1/26
Key vocabulary terms from Chapter 3 on numerically summarizing data, including measures of center, spread, position, and methods for identifying outliers.
Name | Mastery | Learn | Test | Matching | Spaced |
---|
No study sessions yet.
Shape (distribution)
The distribution’s form, described by symmetry/skewness, number of peaks, clusters or gaps, and any outliers.
Center
A typical or representative value of a distribution; numerical measures include the mean and the median.
Spread
The variability or dispersion of the data, describing how far values are from each other or from the center.
Mean (x̄)
The sum of all observations divided by the number of observations (sample mean); population mean is μ.
Median
The middle value when data are ordered; if n is odd, it is the middle observation; if even, it is the average of the two middle observations.
Mode
The observation that occurs most frequently; often used for categorical data to indicate the most frequent category.
Resistant
A statistic that is little affected by outliers; the median is resistant, the mean is not.
Symmetric
A distribution with balanced tails; typically mean ≈ median.
Skewed right
A distribution with a longer tail to the right; generally mean > median.
Skewed left
A distribution with a longer tail to the left; generally mean < median.
Outlier
An observation unusually far from the rest of the data; causes can include measurement error, different population, or a rare event.
Range
Difference between the largest and smallest observations; simple but sensitive to outliers.
Interquartile Range (IQR)
Q3 − Q1; spread of the middle 50% of data; resistant to outliers.
Variance
Average squared deviation from the mean; s² for a sample, σ² for a population.
Standard Deviation
Square root of the variance; s for a sample, σ for a population; has the same units as the data and is not resistant.
Five-number summary
Minimum, Q1, M (median), Q3, Maximum.
Boxplot
Graph of the five-number summary; whiskers extend to the smallest/largest non-outlier observations; outliers shown as points or asterisks.
Quartile
Values that divide data into four equal parts: Q1 (25th percentile), Q2 (median), Q3 (75th percentile).
Z-score
The number of standard deviations an observation is from the mean; z = (observation − mean)/sd (sample) or (x − μ)/σ (population).
Percentile
A value such that p% of observations fall below it; common examples include quartiles (25th, 50th, 75th).
Empirical Rule
For bell-shaped data: about 68% within 1 SD, 95% within 2 SD, and 99.7% within 3 SD.
1.5 × IQR Rule (outliers)
Fences for identifying outliers: Lower fence = Q1 − 1.5·IQR; Upper fence = Q3 + 1.5·IQR; values outside are outliers.
Boxplot shape guidelines
In boxplots, symmetric distributions have median near the center with similar whiskers; skewed distributions show longer whiskers on the side of skew.

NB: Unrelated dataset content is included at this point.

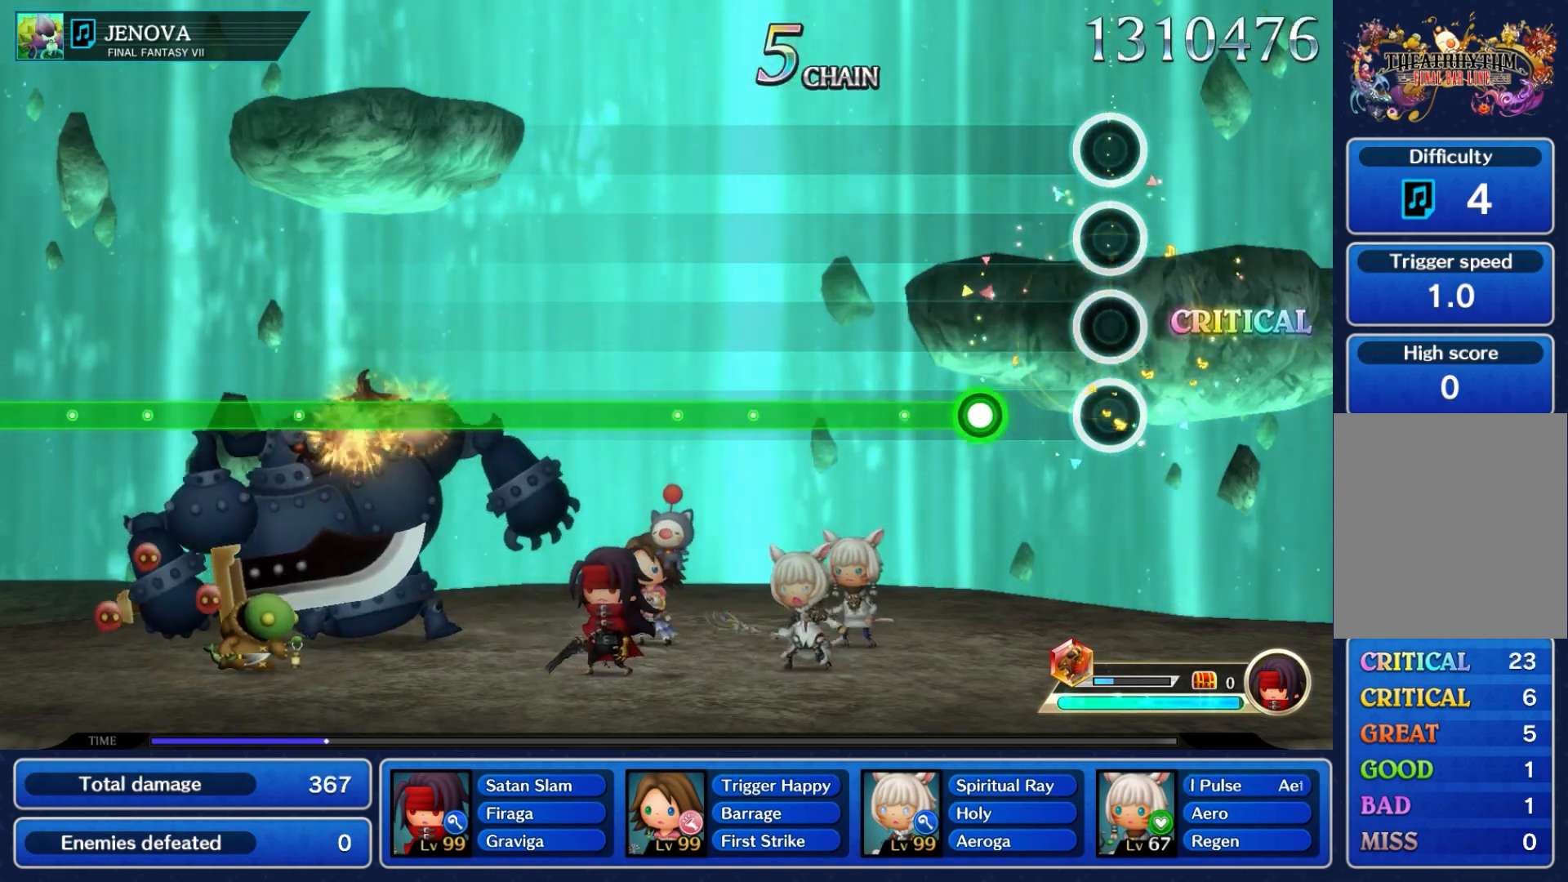
{"buttons": ["L1"], "left_stick": "center", "events": [[333, "L1", "down"]]}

Describing distributions (center vs. spread)
For symmetric distributions report mean and SD; for skewed or outlier-containing distributions report median and IQR; use same measures when comparing groups.
Population vs Sample notation
x̄ denotes the sample mean; μ denotes the population mean; s denotes the sample standard deviation; σ denotes the population standard deviation.
Outlier effect on center
Outliers tend to have a large influence on the mean but little on the median; removing an outlier can change the mean more than the median.
Quartiles by hand vs. software
Q1 and Q3 are typically found by hand using the median and halves of the data; JMP may compute them differently.